Searching for Sugar Man, Sweden/UK/Finland 2012. Directed by Malik Bendjelloul, written by Malik Bendjelloul, Stephen “Sugar” Segerman, and Craig Bartholomew Strydom.
Atelier Theater, Row 3, Seat 10. Original version with German subs.
(This post originally appeared, in slightly different form, at my Instagram account betweendrafts.)
First off, don’t read up on Searching for Sugar Man first, or Rodriguez, or anything. Just watch the movie.
Many years ago, I’m too scared to check, an Acutely Important Person™ very dear to me called me up from far away to enthusiastically recommend the Searching for Sugar Man documentary to me. However, all I could do back then was get familiar with Sixto Rodriguez’s music, as the movie itself remained stubbornly elusive. Today at noon, finally, there was a special screening at a movie theater around where I live.
This documentary has won about every award in existence, including an Academy Award, and for good reasons. It’s incredibly good, incredibly touching, it has an incredible subject matter, and an incredible story. (With regard to the latter, it has been nitpicked by some that the movie doesn’t mention Rodriguez’s Australian concerts; but it’s blindingly obvious why the movie’s particular viewpoint had to omit them.)
Direction and edit by Malik Bendjelloul are fantastic, and so is Camilla Skagerström’s cinematography whose approach to the journey’s different cities and districts is stunning and beautiful. Most of it was shot on Super 8 video; then there’s documentary footage also on Super 8; some scenes are animated, which are great; and when the director ran out of money during the editing stage, he took the final shots with the (then) $1.99 “8mm Vintage Camera” app by Nexvio on an iPhone. Well, it panned out! The movie was distributed on 35mm film and, luckily, projected from a matching 35mm analog projector at the theater I went to.

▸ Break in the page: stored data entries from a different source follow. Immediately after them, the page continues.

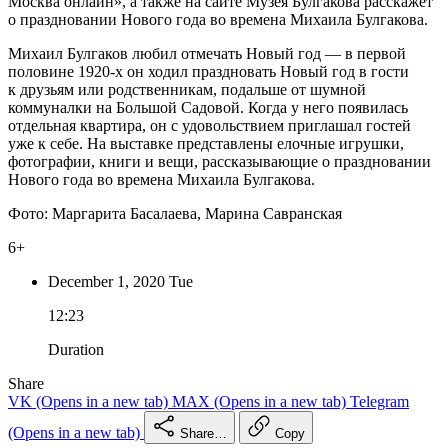
Москва онлайн», а также на сайте Музея Булгакова расскажет
о праздновании Нового года во времена Михаила Булгакова.
Михаил Булгаков любил отмечать Новый год — в первой
половине 1920-х он ходил праздновать Новый год в гости
к друзьям или родственникам, подальше от шумной
коммуналки на Большой Садовой. Когда у него появилась
отдельная квартира, он с удовольствием приглашал гостей
уже к себе. На выставке представлены елочные игрушки,
фотографии, книги и вещи, рассказывающие о праздновании
Нового года во времена Михаила Булгакова.
Фото: Маргарита Басалаева, Марина Савранская
6+
December 1,
2020
Tue
12:23
Duration
Share
VK
(Opens in a new tab)
MAX
(Opens in a new tab)
Telegram
(Opens in a new tab)
Share…
Copy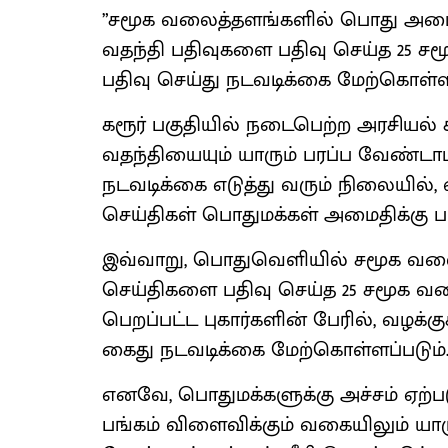
”சமூக வலைத்தளங்களில் பொது அமைதி
வதந்தி பதிவுகளை பதிவு செய்த 25 ச
பதிவு செய்து நடவடிக்கை மேற்கொள்ளப
கரூர் பகுதியில் நடைபெற்ற அரசியல் கூ
வதந்தியையும் யாரும் பரப்ப வேண்டா
நடவடிக்கை எடுத்து வரும் நிலையில்,
செய்திகள் பொதுமக்கள் அமைதிக்கு ப
இவ்வாறு, பொதுவெளியில் சமூக வலைத
செய்திகளை பதிவு செய்த 25 சமூக வ
பெறப்பட்ட புகார்களின் பேரில், வழக்கு
கைது நடவடிக்கை மேற்கொள்ளப்படும்
எனவே, பொதுமக்களுக்கு அச்சம் ஏற்ப
பங்கம் விளைவிக்கும் வகையிலும் ய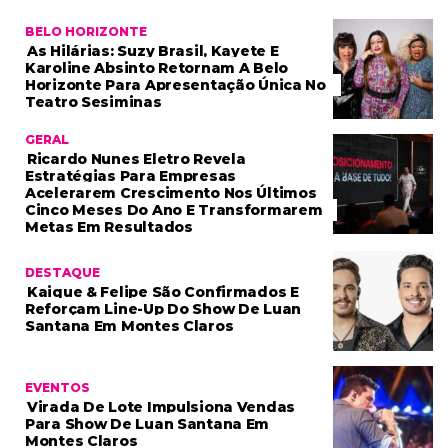
BELO HORIZONTE
As Hilárias: Suzy Brasil, Kayete E
Karoline Absinto Retornam A Belo
Horizonte Para Apresentação Única No
Teatro Sesiminas
GERAL
Ricardo Nunes Eletro Revela
Estratégias Para Empresas
Acelerarem Crescimento Nos Últimos
Cinco Meses Do Ano E Transformarem
Metas Em Resultados
DESTAQUE
Kaique & Felipe São Confirmados E
Reforçam Line-Up Do Show De Luan
Santana Em Montes Claros
EVENTOS
Virada De Lote Impulsiona Vendas
Para Show De Luan Santana Em
Montes Claros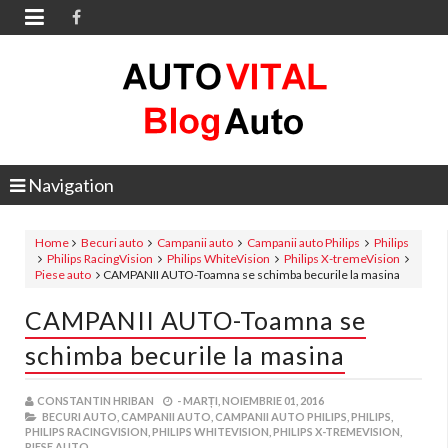

Navigation
Home
Becuri auto
Campanii auto
Campanii auto Philips
Philips
Philips RacingVision
Philips WhiteVision
Philips X-tremeVision
Piese auto
CAMPANII AUTO-Toamna se schimba becurile la masina
CAMPANII AUTO-Toamna se
schimba becurile la masina
CONSTANTIN HRIBAN
-
MARȚI, NOIEMBRIE 01, 2016
BECURI AUTO,
CAMPANII AUTO,
CAMPANII AUTO PHILIPS,
PHILIPS,
PHILIPS RACINGVISION,
PHILIPS WHITEVISION,
PHILIPS X-TREMEVISION,
PIESE AUTO,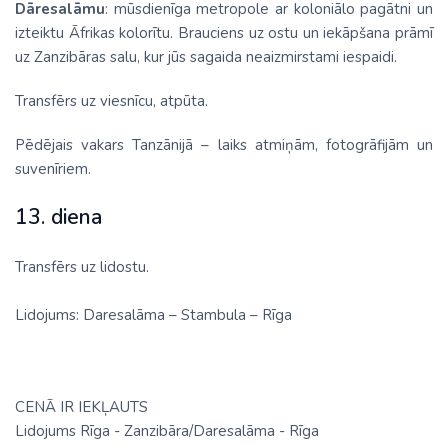
Dāresalāmu
: mūsdienīga metropole ar koloniālo pagātni un
izteiktu Āfrikas kolorītu. Brauciens uz ostu un iekāpšana prāmī
uz Zanzibāras salu, kur jūs sagaida neaizmirstami iespaidi.
Transfērs uz viesnīcu, atpūta.
Pēdējais vakars Tanzānijā – laiks atmiņām, fotogrāfijām un
suvenīriem.
13. diena
Transfērs uz lidostu.
Lidojums: Daresalāma – Stambula – Rīga
CENĀ IR IEKĻAUTS
Lidojums Rīga - Zanzibāra/Daresalāma - Rīga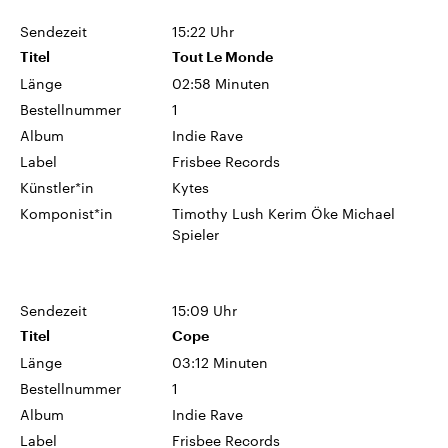
Sendezeit
15:22 Uhr
Titel
Tout Le Monde
Länge
02:58 Minuten
Bestellnummer
1
Album
Indie Rave
Label
Frisbee Records
Künstler*in
Kytes
Komponist*in
Timothy Lush Kerim Öke Michael
Spieler
Sendezeit
15:09 Uhr
Titel
Cope
Länge
03:12 Minuten
Bestellnummer
1
Album
Indie Rave
Label
Frisbee Records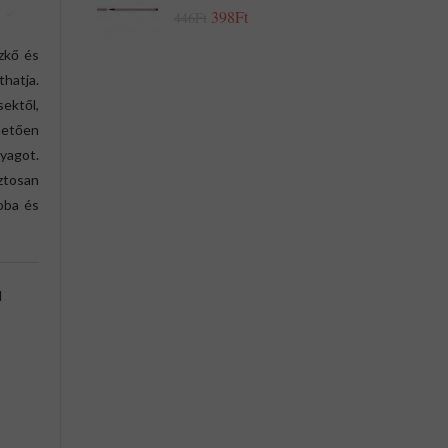
398Ft
446Ft
zkő és
hatja.
ektől,
hetően
yagot.
ztosan
zoba és
l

Among the scenes that stood out to me in particular was the one when someone remembers how Rodriguez once slept on a couch in a luxurious hotel room, so that the maid wouldn’t have to make the bed the next day. It instantly reminded me of the recurring motif in the Wachowskis’ criminally underrated Jupiter Ascending, when the alarm clock is set slightly early so that a few precious minutes can be savored before the day’s cleaning duties for rich people wash away any idea of personal time.